# Source data
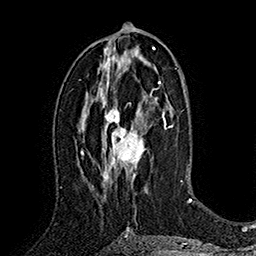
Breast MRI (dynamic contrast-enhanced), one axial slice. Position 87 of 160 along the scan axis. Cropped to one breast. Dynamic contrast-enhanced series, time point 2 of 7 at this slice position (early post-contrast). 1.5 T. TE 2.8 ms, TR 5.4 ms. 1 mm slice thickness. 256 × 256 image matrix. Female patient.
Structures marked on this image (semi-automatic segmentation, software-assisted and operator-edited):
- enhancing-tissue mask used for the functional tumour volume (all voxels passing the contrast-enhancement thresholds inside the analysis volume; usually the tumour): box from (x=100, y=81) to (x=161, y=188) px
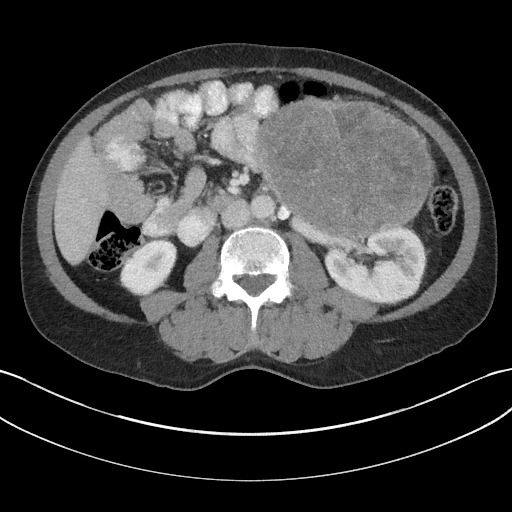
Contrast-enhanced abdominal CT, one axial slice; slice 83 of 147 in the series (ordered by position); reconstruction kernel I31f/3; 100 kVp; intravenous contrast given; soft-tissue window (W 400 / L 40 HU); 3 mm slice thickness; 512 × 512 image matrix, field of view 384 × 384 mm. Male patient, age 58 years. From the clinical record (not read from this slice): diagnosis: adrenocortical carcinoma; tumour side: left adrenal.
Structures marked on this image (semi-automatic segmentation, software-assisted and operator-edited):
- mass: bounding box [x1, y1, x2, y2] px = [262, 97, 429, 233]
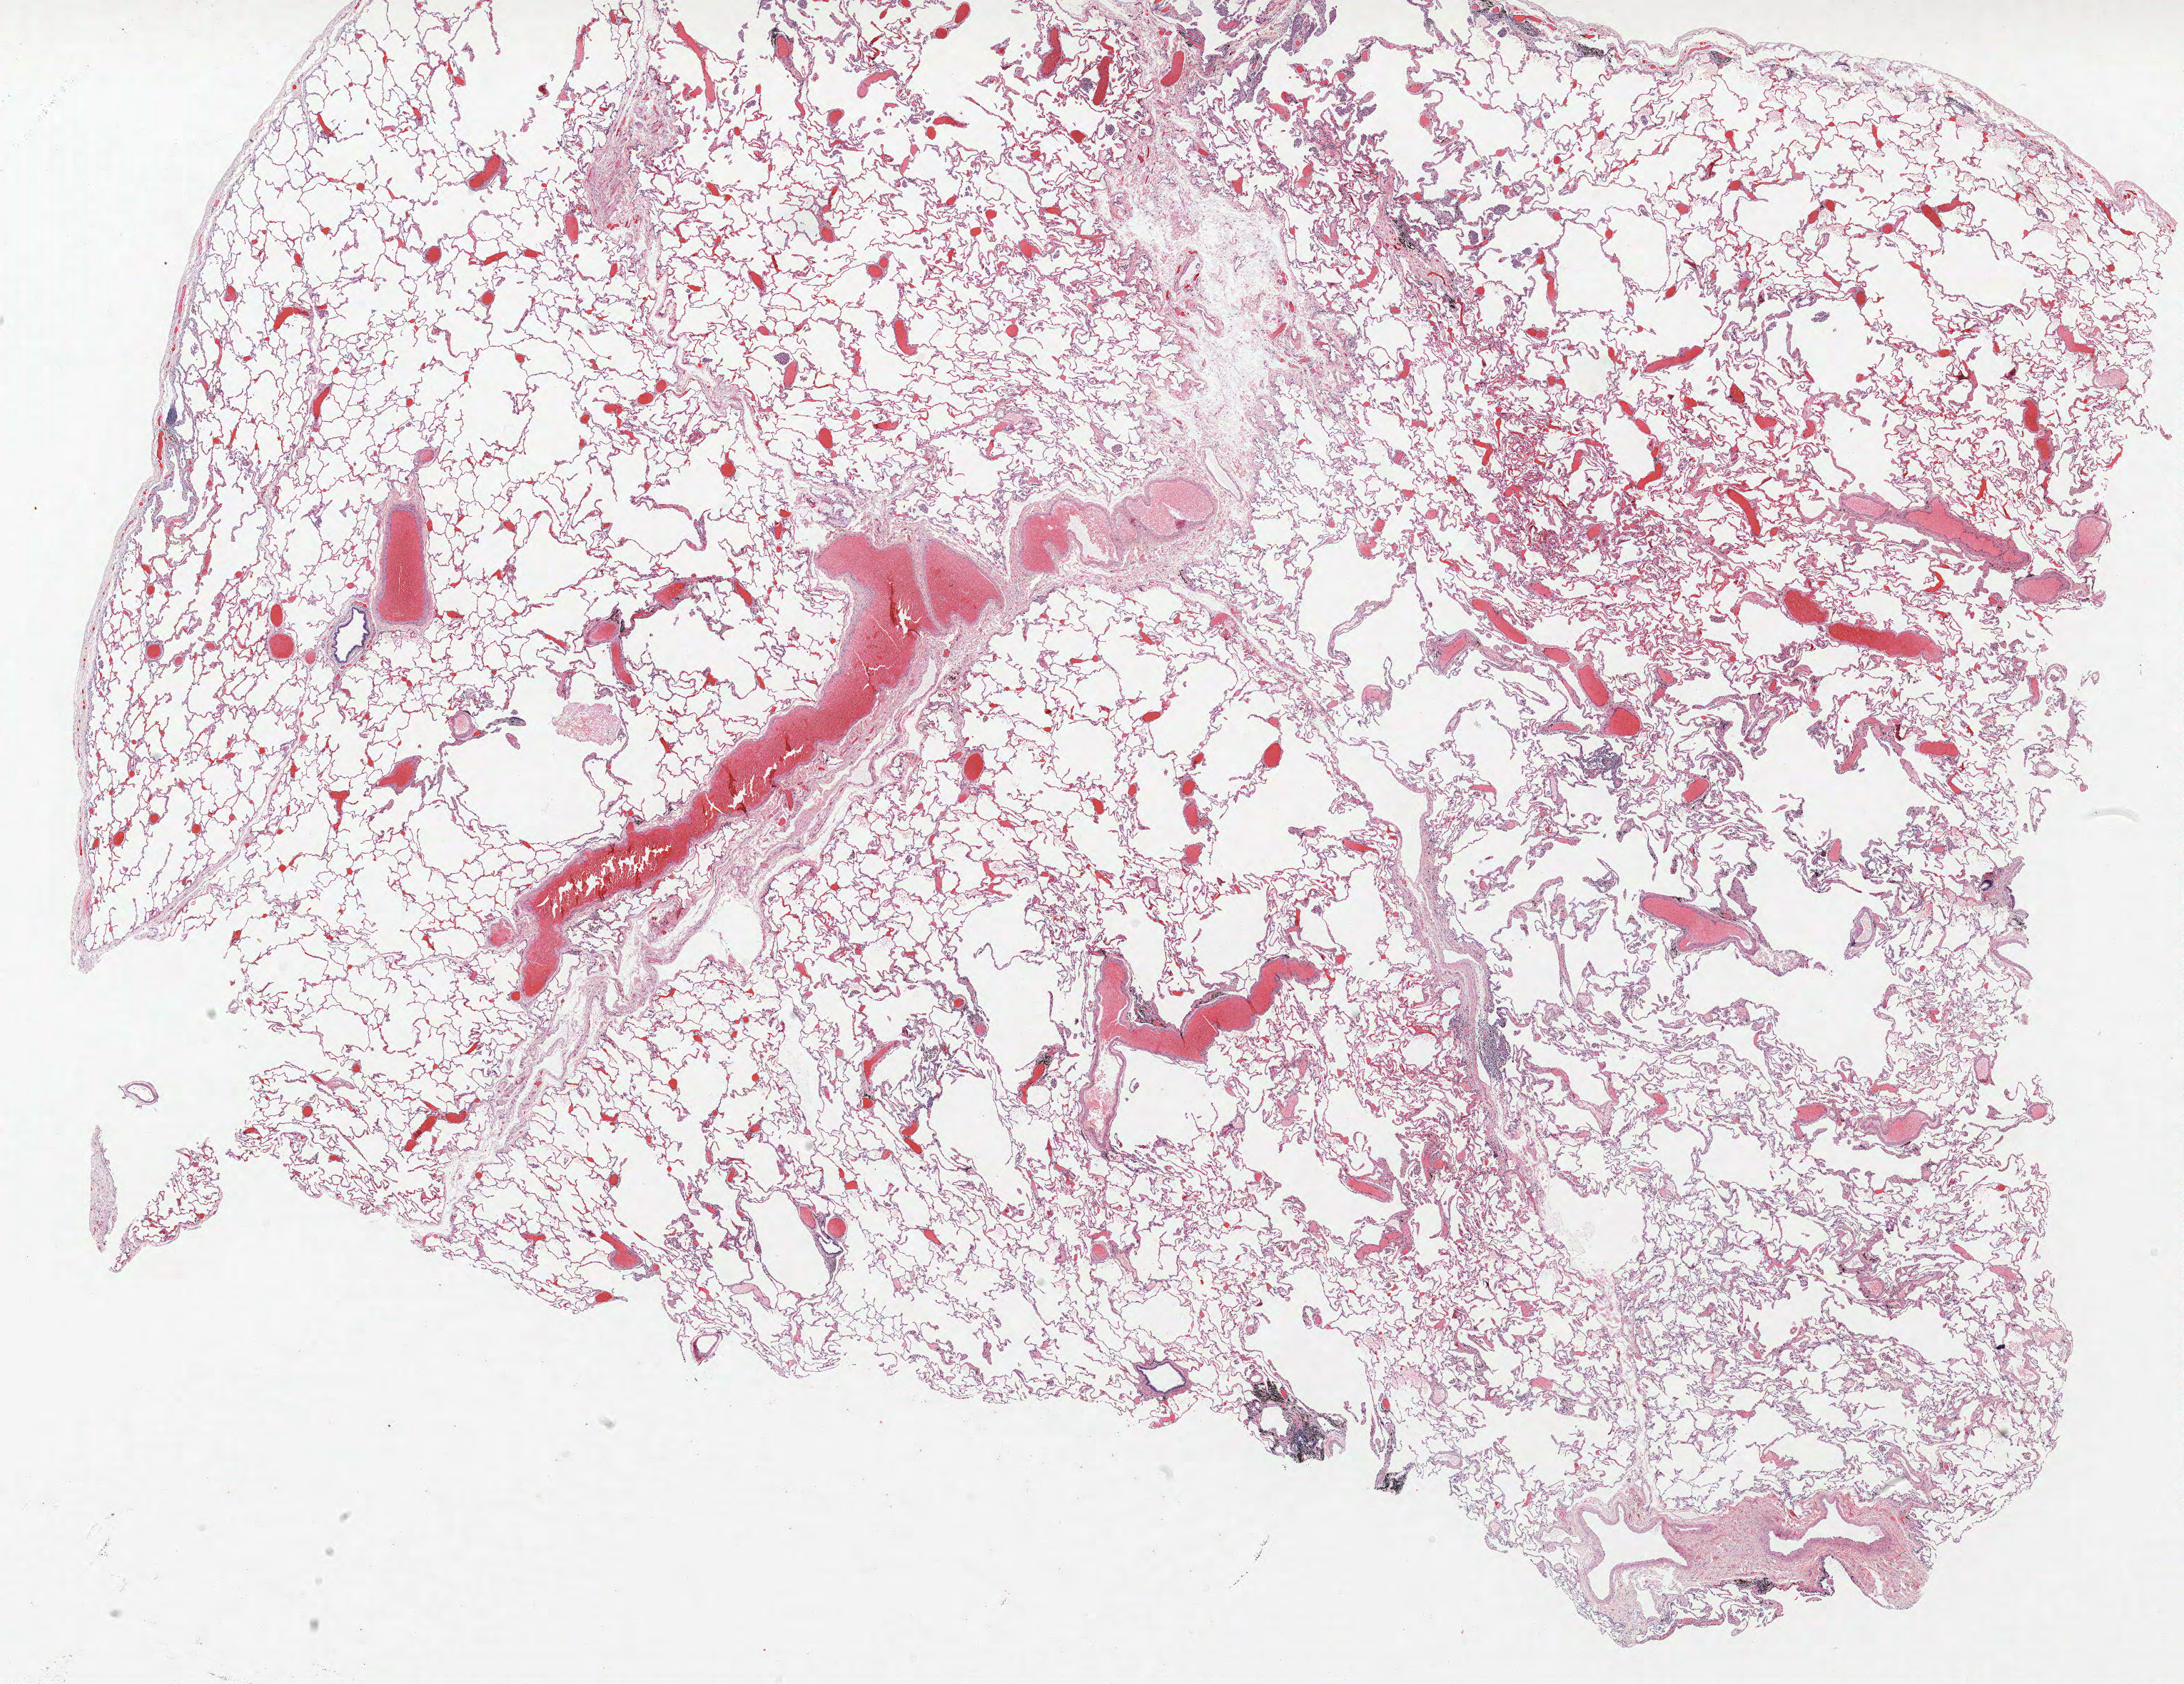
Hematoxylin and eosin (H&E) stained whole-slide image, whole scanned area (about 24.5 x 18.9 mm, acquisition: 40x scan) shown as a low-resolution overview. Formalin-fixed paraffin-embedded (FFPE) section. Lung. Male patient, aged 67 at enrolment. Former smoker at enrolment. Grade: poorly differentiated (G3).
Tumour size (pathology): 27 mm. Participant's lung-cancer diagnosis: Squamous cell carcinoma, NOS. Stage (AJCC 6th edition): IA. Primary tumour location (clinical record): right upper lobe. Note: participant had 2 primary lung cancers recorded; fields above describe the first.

# Instructions to follow
The result should be a word-for-word restatement of all the data, without images.

# Expected answer
Breast MRI (dynamic contrast-enhanced), one axial slice. Position 87 of 160 along the scan axis. Cropped to one breast. Dynamic contrast-enhanced series, time point 2 of 7 at this slice position (early post-contrast). 1.5 T. TE 2.8 ms, TR 5.4 ms. 1 mm slice thickness. 256 × 256 image matrix. Female patient.
Structures marked on this image (semi-automatic segmentation, software-assisted and operator-edited):
- enhancing-tissue mask used for the functional tumour volume (all voxels passing the contrast-enhancement thresholds inside the analysis volume; usually the tumour): box from (x=100, y=81) to (x=161, y=188) px
Contrast-enhanced abdominal CT, one axial slice; slice 83 of 147 in the series (ordered by position); reconstruction kernel I31f/3; 100 kVp; intravenous contrast given; soft-tissue window (W 400 / L 40 HU); 3 mm slice thickness; 512 × 512 image matrix, field of view 384 × 384 mm. Male patient, age 58 years. From the clinical record (not read from this slice): diagnosis: adrenocortical carcinoma; tumour side: left adrenal.
Structures marked on this image (semi-automatic segmentation, software-assisted and operator-edited):
- mass: bounding box [x1, y1, x2, y2] px = [262, 97, 429, 233]
Hematoxylin and eosin (H&E) stained whole-slide image, whole scanned area (about 24.5 x 18.9 mm, acquisition: 40x scan) shown as a low-resolution overview. Formalin-fixed paraffin-embedded (FFPE) section. Lung. Male patient, aged 67 at enrolment. Former smoker at enrolment. Grade: poorly differentiated (G3).
Tumour size (pathology): 27 mm. Participant's lung-cancer diagnosis: Squamous cell carcinoma, NOS. Stage (AJCC 6th edition): IA. Primary tumour location (clinical record): right upper lobe. Note: participant had 2 primary lung cancers recorded; fields above describe the first.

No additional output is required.